I've finally gotten to the point in my reading list for this year where I will make my first real volley into Medieval literature. I'm starting it with three books that will perhaps help me understand the actual Medieval texts better. First, Terry Jones' Medieval Lives by Terry Jones & Alan Ereira, which I am half-way through. Next will either be C.S. Lewis' The Discarded Image or 1066 by David Howarth. These are all three decidedly English, though Lewis' work will be more cosmopolitan than the other two, I'm sure. I would argue that most of the Medieval works I'll be reading are English, but only three are: Ecclesiastical History of the English People, History of the Kings of Britain, and The Canterbury Tales. I'll be starting with The Consolation of Philosophy and going through Gargantua and Pentagruel by Rabelais. Boethius is from the early Middle Ages--quaintly known as the "Dark Ages"--and his Consolation was widely popular throughout the entire Medieval period. It was a personal favorite of Alfred the Great. Rabelais wrote during the French Renaissance, but the 16th century isn't really that far off from the end of the Middle Ages, and it'll be good to see it's influence on such a prominent Renaissance writer. Also, I really want to read it.

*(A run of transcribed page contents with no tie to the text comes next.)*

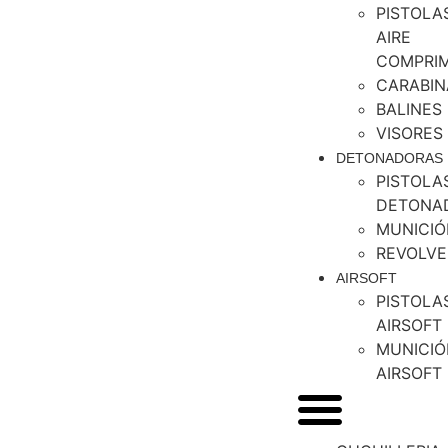
PISTOLA
AIRE
COMPRI
CARABIN
BALINES
VISORES
DETONADORAS
PISTOLA
DETONA
MUNICIÓ
REVOLVE
AIRSOFT
PISTOLA
AIRSOFT
MUNICIÓ
AIRSOFT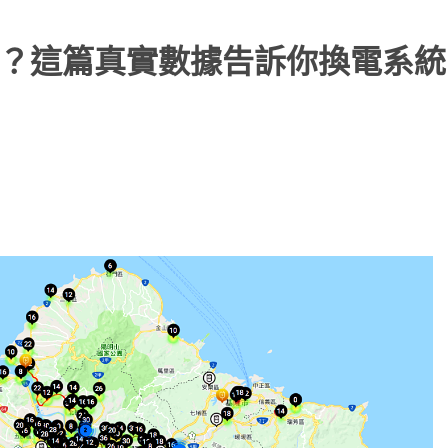
染嗎？這篇真實數據告訴你換電系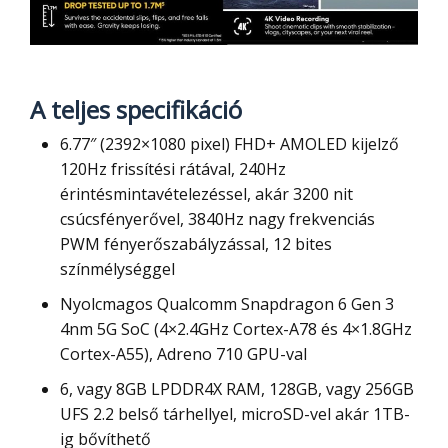
A teljes specifikáció
6.77″ (2392×1080 pixel) FHD+ AMOLED kijelző
120Hz frissítési rátával, 240Hz
érintésmintavételezéssel, akár 3200 nit
csúcsfényerővel, 3840Hz nagy frekvenciás
PWM fényerőszabályzással, 12 bites
színmélységgel
Nyolcmagos Qualcomm Snapdragon 6 Gen 3
4nm 5G SoC (4×2.4GHz Cortex-A78 és 4×1.8GHz
Cortex-A55), Adreno 710 GPU-val
6, vagy 8GB LPDDR4X RAM, 128GB, vagy 256GB
UFS 2.2 belső tárhellyel, microSD-vel akár 1TB-
ig bővíthető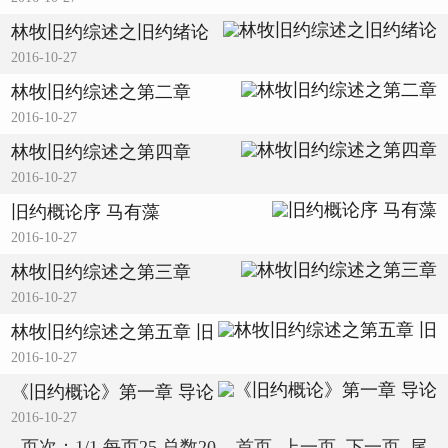
林牧旧约综述之旧约绪论
2016-10-27
林牧旧约综述之第二章
2016-10-27
林牧旧约综述之第四章
2016-10-27
旧约概论序 马有藻
2016-10-27
林牧旧约综述之第三章
2016-10-27
林牧旧约综述之第五章 旧
2016-10-27
《旧约概论》第一章 导论
2016-10-27
页次：1/1 每页25 总数20 首页 上一页 下一页 尾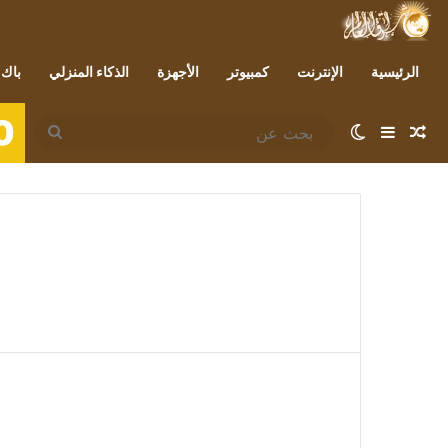
الرئيسية
الإنترنت
كمبيوتر
الأجهزة
الذكاء المنزلي
باك 
0
مقال عشوائي
إضافة عمود جانبي
الوضع المظلم
بحث
عن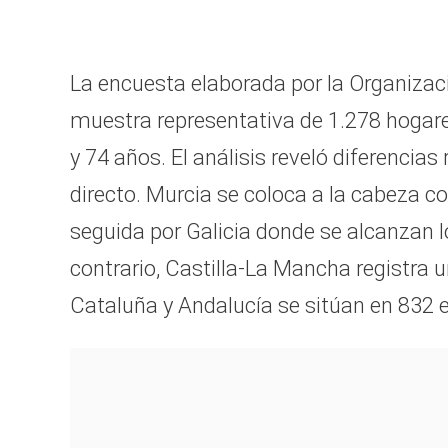
La encuesta elaborada por la Organiza
muestra representativa de 1.278 hogar
y 74 años. El análisis reveló diferencia
directo. Murcia se coloca a la cabeza c
seguida por Galicia donde se alcanzan l
contrario, Castilla-La Mancha registra 
Cataluña y Andalucía se sitúan en 832 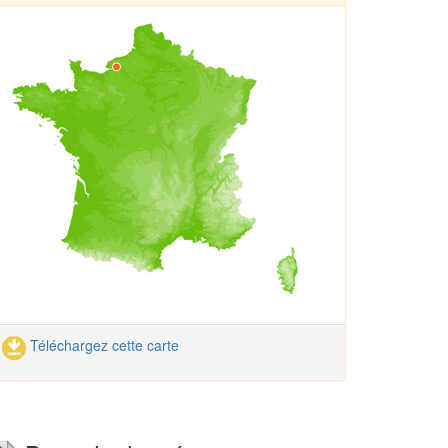
Téléchargez cette carte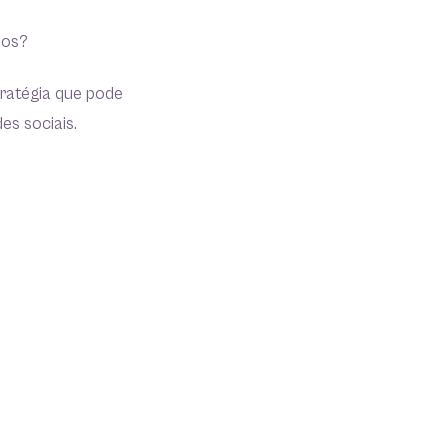
ios?
tratégia que pode
es sociais.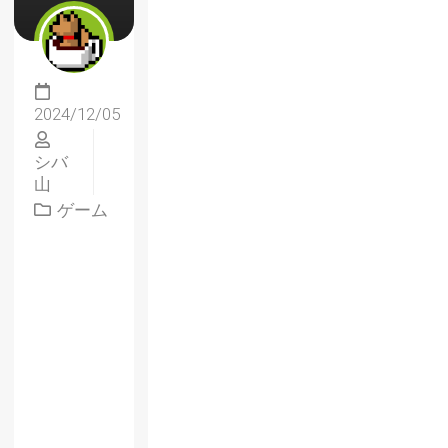
2024/12/05
シバ
山
ゲーム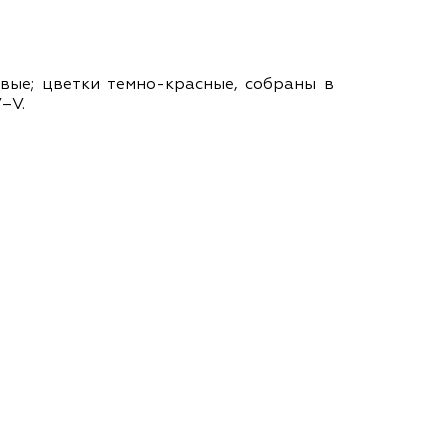
ам ассоциации
вые; цветки темно-красные, собраны в
–V.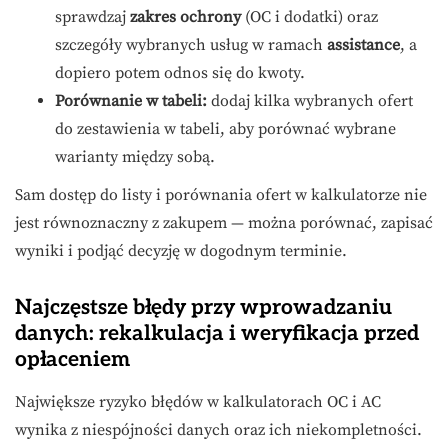
sprawdzaj
zakres ochrony
(OC i dodatki) oraz
szczegóły wybranych usług w ramach
assistance
, a
dopiero potem odnos się do kwoty.
Porównanie w tabeli:
dodaj kilka wybranych ofert
do zestawienia w tabeli, aby porównać wybrane
warianty między sobą.
Sam dostęp do listy i porównania ofert w kalkulatorze nie
jest równoznaczny z zakupem — można porównać, zapisać
wyniki i podjąć decyzję w dogodnym terminie.
Najczęstsze błędy przy wprowadzaniu
danych: rekalkulacja i weryfikacja przed
opłaceniem
Największe ryzyko błędów w kalkulatorach OC i AC
wynika z niespójności danych oraz ich niekompletności.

After Boethius I'll be reading Confessions by Saint Augustine, though I'm thinking of reading Augustine first, as he was the earlier writer. I suppose I have two more books to read before I have to make that decision. Part of me is a bit concerned I'll be burnt out on it by the end, and maybe I will. Six or seven Medieval texts in a row can be straining, I suppose. That's why I'll be reading something light at the end. I mean, Rabelais is known as "scatological humor." I've also heard Gargantua and Pentagruel referred to as the French Don Quixote, but I think that's an unfair comparison.
I hope to be updating more often with thoughts on what I'll be reading, but we'll see. I've been spending less and less time on the internet lately. I'm not sure why, but it just hasn't been as appealing as other things.